The captain is Cesare Maldini and the venue is Wembley Stadium, scene of AC Milan's 2-1 victory over Benfica in 1963.
It is an image that any football family would treasure but on Wednesday the Maldinis might be able to add a second such picture to their family album.
Forty years on from his father's success, current Milan captain Paolo Maldini is 90 minutes away from holding up that huge Cup, again on English soil.
This time it is Manchester United's Old Trafford that is the theatre to a unique dream.
Most sons of famous footballers are condemned to eternally playing in their father's shadow with even their greatest successes compared with the achievements of another man, in another era.
As Italy's most-capped player of all-time, the winner of six Italian titles and three European Cups, Paolo Maldini has long since passed that test however.
But it was the classy central defender Franco Baresi and current assistant coach Mauro Tassotti who raised the Cups in those three European triumphs and now Maldini is relishing the chance to have his own moment of glory.
"There have been some strange recurrences at important moments in my career," Paolo Maldini told Reuters as he prepared for Wednesday's final.
"It has happened a lot in my career and my life that I have found myself in the same situation as my father, after all I am doing the same job as him.
"I hope that once again my story and his will follow the same path," said the Milan captain.
DIFFERENT STORY
This year's final is the first all-Italian affair and sees two teams with rich European pedigrees face each other but it was a different story 40 years ago.
Real Madrid had won the first five Cups, including a 3-2 extra-time victory over Milan in 1958, and their domination was broken only by another famous side from the south of the continent -- Portugal's Benfica.
A year before they met Milan, Benfica had crushed Real 5-3 in one of the all-time great finals, the final two goals coming from their inspiration Eusebio.
But they met their match in a Milan side featuring the classy Gianni Rivera in attack and the tireless defensive midfield work of current Italy coach Giovanni Trapattoni.
After Eusebio had opened the scoring, Milan's Brazilian-born striker Jose Altafini struck twice after the break to ensure that Cesare Maldini made his way up to the royal box to claim the treasured trophy.
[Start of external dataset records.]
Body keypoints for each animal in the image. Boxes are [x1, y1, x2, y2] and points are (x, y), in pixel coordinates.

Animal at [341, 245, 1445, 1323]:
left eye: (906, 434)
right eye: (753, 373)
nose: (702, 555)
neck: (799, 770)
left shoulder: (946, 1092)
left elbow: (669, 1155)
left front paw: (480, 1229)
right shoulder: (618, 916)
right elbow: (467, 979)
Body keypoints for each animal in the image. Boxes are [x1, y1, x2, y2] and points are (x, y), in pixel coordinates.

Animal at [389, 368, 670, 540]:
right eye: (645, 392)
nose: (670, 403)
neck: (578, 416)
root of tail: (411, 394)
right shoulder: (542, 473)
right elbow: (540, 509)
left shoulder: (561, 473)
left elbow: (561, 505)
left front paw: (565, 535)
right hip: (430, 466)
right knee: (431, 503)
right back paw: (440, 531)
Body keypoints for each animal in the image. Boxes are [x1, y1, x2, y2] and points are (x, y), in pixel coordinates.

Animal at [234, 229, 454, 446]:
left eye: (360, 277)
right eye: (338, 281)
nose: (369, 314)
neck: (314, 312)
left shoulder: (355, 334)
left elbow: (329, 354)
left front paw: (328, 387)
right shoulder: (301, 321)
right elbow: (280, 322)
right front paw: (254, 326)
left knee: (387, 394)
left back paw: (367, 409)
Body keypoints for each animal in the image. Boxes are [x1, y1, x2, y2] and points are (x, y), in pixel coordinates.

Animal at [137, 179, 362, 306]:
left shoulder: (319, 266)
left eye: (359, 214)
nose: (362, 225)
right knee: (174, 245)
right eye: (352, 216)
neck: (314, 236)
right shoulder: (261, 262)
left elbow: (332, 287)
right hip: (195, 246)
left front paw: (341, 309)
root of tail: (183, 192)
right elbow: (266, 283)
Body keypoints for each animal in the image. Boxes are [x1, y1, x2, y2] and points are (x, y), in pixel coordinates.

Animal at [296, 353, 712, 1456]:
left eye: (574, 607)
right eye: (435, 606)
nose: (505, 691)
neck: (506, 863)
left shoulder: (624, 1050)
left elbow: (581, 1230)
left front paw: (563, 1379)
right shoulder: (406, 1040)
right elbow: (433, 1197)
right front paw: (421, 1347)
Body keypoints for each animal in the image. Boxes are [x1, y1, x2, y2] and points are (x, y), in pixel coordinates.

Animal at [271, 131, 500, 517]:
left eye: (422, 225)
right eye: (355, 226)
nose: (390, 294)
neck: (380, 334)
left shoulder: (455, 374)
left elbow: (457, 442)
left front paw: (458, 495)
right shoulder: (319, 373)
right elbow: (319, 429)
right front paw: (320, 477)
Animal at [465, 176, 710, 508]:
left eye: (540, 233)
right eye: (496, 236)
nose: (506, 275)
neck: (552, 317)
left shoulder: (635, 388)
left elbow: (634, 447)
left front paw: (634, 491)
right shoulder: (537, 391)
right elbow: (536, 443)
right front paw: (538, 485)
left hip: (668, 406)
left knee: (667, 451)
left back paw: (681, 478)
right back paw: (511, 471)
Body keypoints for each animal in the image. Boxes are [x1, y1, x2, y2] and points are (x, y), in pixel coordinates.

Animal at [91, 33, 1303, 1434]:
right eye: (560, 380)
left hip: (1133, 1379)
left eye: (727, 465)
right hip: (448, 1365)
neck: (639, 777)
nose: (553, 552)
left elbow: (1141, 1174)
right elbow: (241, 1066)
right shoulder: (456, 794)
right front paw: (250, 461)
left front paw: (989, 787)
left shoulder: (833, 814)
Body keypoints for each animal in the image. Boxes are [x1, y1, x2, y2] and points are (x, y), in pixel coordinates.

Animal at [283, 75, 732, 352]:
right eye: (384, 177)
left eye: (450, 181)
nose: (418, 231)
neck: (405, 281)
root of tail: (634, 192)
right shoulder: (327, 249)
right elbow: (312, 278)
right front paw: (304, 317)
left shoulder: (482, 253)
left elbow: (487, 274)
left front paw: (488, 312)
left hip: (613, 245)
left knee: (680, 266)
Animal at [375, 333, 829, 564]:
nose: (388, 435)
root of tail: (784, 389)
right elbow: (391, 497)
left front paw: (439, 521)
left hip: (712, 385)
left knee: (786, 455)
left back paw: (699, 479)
"I remember everything from that day," said Cesare. "From the moment I entered Wembley, which provoked such an incredible emotion because it felt like you were entering a cathedral, right up until that moment when I raised the trophy,"
It was a moment that was at the centre of the football-filled childhood of Paolo Maldini.
"That photograph was the clearest image I had of my father's career because I never saw him play -- he had finished before I was born," says Paolo.
"Then of course it is the image you see when you enter the club's headquarters -- there it is my father with the Cup held high".
His father will be at Old Trafford on Wednesday hoping, for once, that he can do something Paolo was unable to do and see a Maldini lift the European Cup.
"What a thing, this final will also be played in England and as England always brought me good fortune, I am going to Manchester hoping Lady Luck is with me. After all 40 years on the captain of Milan is still called Maldini".